Stored records
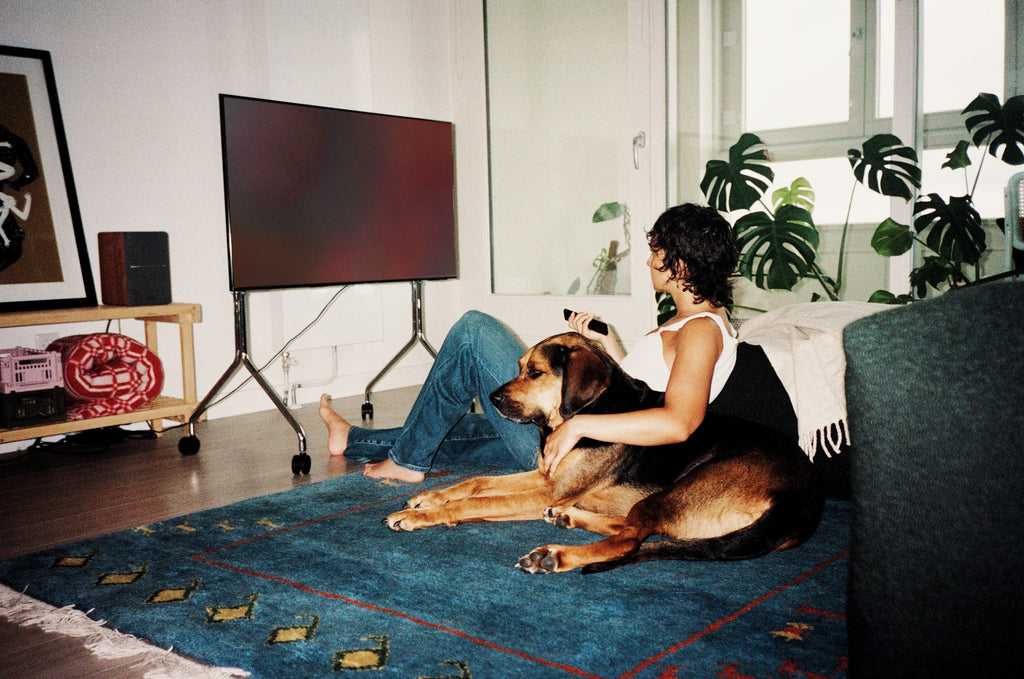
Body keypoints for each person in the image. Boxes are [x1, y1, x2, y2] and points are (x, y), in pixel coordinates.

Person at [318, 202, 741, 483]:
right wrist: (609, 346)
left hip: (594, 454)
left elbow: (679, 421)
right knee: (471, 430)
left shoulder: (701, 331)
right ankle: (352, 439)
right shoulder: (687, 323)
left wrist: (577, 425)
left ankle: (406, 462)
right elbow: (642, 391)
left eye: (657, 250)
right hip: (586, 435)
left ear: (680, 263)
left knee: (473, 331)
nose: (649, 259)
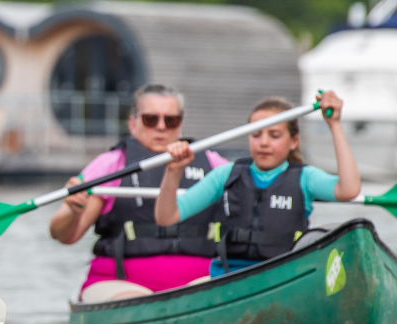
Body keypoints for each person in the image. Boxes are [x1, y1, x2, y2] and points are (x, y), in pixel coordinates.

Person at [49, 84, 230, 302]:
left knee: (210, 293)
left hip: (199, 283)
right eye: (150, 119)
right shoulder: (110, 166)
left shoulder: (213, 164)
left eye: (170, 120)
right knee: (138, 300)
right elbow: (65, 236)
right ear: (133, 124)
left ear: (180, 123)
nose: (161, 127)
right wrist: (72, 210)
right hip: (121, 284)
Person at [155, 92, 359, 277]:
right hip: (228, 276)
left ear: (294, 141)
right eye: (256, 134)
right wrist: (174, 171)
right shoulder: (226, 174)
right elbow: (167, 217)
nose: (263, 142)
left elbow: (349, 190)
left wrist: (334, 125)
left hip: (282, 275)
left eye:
* * *
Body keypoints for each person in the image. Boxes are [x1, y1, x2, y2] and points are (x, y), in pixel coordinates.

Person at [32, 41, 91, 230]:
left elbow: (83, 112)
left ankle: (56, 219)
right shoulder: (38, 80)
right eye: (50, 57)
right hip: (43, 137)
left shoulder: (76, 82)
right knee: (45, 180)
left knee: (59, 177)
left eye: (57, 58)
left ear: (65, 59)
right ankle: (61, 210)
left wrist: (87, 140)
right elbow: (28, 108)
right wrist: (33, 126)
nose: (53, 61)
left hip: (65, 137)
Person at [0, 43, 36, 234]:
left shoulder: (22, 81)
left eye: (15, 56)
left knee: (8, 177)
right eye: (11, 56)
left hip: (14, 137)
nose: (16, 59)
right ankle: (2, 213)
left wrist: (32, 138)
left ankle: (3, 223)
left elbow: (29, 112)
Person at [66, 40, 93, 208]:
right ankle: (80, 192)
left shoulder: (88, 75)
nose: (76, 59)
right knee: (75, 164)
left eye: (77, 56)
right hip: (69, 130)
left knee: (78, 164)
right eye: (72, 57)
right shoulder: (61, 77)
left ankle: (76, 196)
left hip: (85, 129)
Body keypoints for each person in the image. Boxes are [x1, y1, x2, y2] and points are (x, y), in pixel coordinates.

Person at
* * *
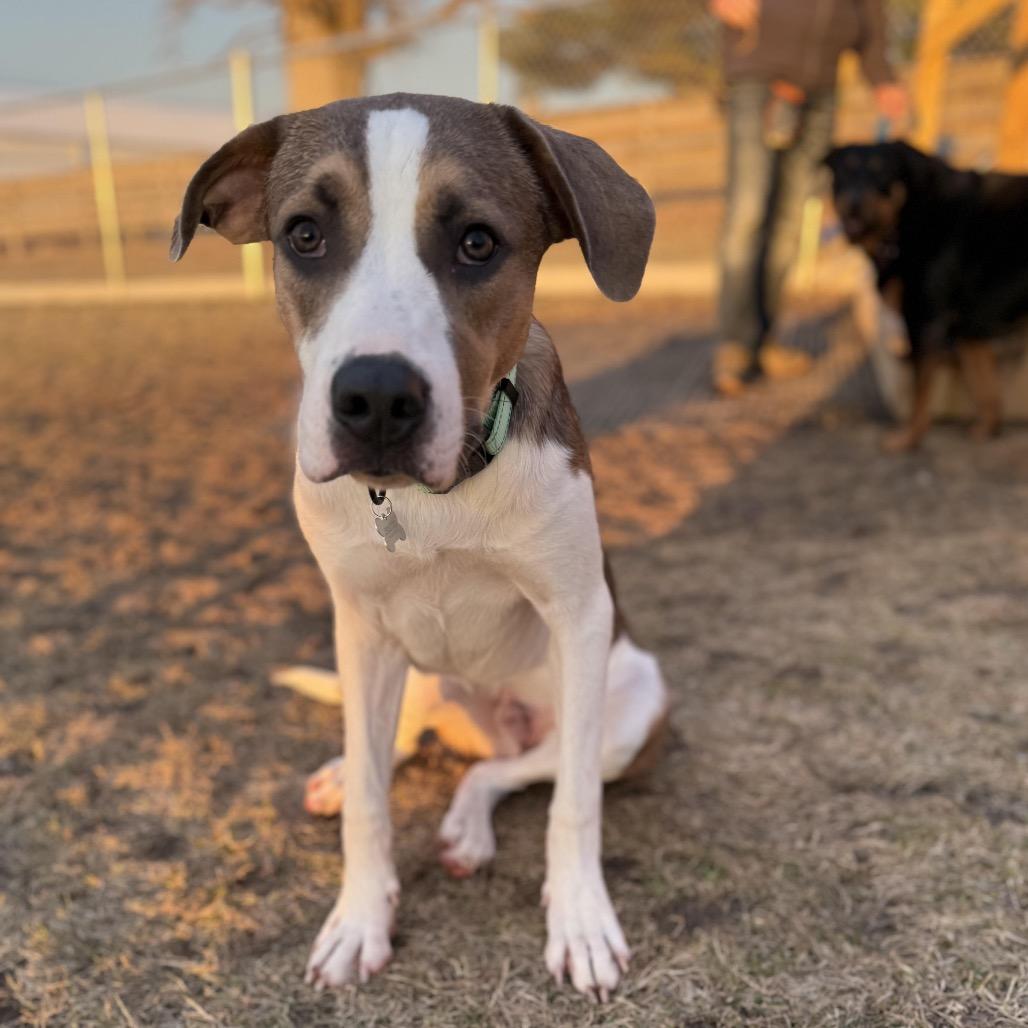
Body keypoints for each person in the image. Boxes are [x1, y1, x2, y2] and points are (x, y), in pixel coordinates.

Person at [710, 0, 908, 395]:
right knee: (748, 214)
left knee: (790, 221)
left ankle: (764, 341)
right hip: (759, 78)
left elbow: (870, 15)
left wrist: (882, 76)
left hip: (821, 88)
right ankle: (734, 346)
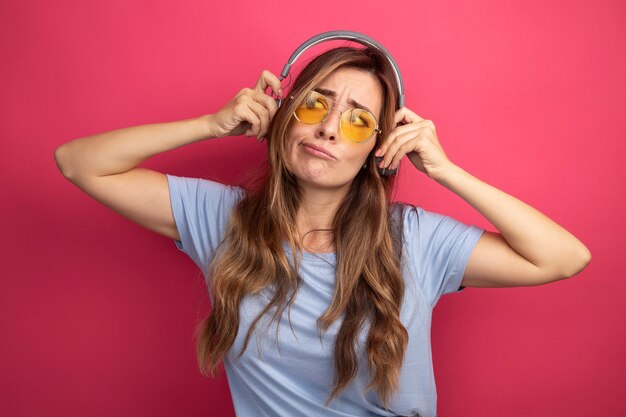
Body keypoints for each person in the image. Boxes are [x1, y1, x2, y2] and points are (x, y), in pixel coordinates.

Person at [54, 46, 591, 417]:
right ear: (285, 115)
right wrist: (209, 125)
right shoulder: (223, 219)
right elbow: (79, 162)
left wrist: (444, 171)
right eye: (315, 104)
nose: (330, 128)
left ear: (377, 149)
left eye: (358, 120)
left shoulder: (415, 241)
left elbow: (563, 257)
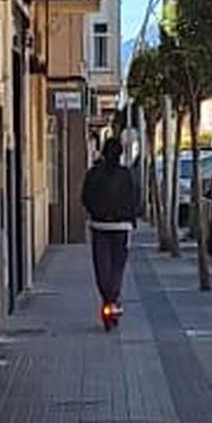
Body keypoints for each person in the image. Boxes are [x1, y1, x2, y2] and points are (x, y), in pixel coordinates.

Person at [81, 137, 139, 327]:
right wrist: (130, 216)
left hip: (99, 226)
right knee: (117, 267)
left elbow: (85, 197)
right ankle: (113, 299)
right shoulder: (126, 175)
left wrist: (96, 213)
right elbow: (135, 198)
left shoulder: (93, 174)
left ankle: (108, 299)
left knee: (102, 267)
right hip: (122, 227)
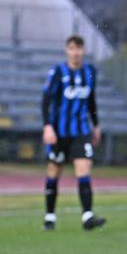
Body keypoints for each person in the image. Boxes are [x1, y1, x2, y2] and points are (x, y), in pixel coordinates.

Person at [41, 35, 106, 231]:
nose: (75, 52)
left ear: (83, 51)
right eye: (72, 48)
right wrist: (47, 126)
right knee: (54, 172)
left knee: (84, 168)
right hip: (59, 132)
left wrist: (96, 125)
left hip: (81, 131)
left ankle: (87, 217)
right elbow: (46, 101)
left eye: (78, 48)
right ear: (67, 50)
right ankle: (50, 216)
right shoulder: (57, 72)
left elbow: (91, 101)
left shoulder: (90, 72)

**Task to carry out**: Which lines above contain the word "nose"? List them.

**Solution for this exercise**:
nose: (649, 259)
nose: (161, 127)
nose: (263, 142)
nose: (53, 61)
nose: (16, 59)
nose: (76, 59)
nose: (330, 128)
nose: (75, 52)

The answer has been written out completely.